Caro Signor Giacomo, è vero: “il resto è senso civico dei cittadini”. Purtroppo l’educazione civica non viene più insegnata nelle scuole. Ci fosse almeno chi la insegna sulle strade! Se ogni cittadino privo di senso civico che butta una cartaccia a terra, che cammina in mezzo alla strada, che attraversa fuori dalle strisce e che (…ecc, ecc….) si sentisse apostrofare verbalmente o col fischietto da parte di un tutore dell’ordine, il senso civico aumenterebbe. Ma a Roma questo non accade.

G.Marizza (non verificato) said:

Caro Signor Roberto, sono appena rientrato a casa dopo avere girato mezza Roma un po’ a piedi e un po’ sui mezzi pubblici (tre autobus e una metropolitana), quindi mi perdoni se mi scappa un sorrisetto nel leggere che io starei “dalla parte dei ricchi”. Detto ciò, siamo proprio sicuri che con un “no grazie” gli importunatori semaforici non insistono?

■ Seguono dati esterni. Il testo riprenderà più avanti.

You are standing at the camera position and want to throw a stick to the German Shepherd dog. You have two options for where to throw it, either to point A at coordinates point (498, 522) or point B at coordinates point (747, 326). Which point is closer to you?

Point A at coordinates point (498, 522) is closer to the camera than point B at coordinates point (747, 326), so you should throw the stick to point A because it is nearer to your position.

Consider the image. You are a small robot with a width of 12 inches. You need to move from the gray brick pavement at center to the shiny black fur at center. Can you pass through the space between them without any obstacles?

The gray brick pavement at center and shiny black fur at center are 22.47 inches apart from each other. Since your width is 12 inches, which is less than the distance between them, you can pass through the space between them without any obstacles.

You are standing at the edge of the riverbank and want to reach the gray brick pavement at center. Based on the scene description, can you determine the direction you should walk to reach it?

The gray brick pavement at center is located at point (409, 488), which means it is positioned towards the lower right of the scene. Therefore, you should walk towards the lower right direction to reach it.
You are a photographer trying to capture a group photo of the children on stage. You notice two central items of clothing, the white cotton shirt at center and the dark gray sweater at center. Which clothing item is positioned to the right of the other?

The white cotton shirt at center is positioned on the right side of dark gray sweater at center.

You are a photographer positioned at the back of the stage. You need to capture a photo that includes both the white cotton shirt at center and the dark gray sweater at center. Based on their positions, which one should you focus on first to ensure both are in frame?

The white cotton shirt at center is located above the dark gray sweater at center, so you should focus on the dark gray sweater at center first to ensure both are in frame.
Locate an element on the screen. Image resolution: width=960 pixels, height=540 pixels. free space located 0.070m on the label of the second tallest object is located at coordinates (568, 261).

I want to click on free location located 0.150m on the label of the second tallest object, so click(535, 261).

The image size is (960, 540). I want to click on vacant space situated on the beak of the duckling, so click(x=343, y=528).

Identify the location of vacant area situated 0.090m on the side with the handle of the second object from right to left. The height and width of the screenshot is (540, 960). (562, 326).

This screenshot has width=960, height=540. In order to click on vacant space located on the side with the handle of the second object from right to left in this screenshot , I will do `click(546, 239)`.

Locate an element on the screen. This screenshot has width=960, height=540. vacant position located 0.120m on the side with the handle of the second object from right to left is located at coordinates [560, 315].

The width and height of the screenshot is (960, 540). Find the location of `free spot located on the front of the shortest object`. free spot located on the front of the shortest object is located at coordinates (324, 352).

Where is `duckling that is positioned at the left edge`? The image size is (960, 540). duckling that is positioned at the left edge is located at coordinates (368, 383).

Provi a travestirsi da donna sola al volante, e vedrà come non insistono! E poi va detto che lavavetri, mendicanti, saltimbanchi, zingari e altri saranno, sì “categorie deboli” ma non sono assolutamente “deboli” le organizzazioni che li sfruttano. Non sono loro a svegliarsi al mattino e a decidere di trascorrere la giornata estorcendo denaro ai passanti, loro sono semplici schiavi manovrati da organizzazioni criminali, evidentemente tollerate. E siccome l’Italia è il paese con la maggiore presenza quantitativa (!) di forze dell’ordine (nessun paese al mondo ha Polizia, Carabinieri, Guardia di Finanza, Guardie Carcerarie, Guardie Forestali, Vigili del Fuoco, Protezione Civile, Polizie Urbane, Provinciali, Comunali, Rionali, Polizie Private, Vigilantes, Orecchiantes, …) è tanto difficile acciuffare i malviventi che tutte le mattine portano con i pulmini gli accattoni ad accattonare e tutte le sere li riportano indietro? Chi sono costoro? dove abitano? quanto guadagnano? pagano le tasse? Non mi si venga a dire che non si sa o è difficile scoprirlo.

G.Marizza (non verificato) said:

Forse la risposta la conosce quel taxista romano che in Piazza Venezia, il giorno dopo le ultime elezioni regionali, ha riconosciuto Umberto Bossi e gli ha gridato, quasi implorandolo: “A Bossi! Quand’è che ti prendi Roma?”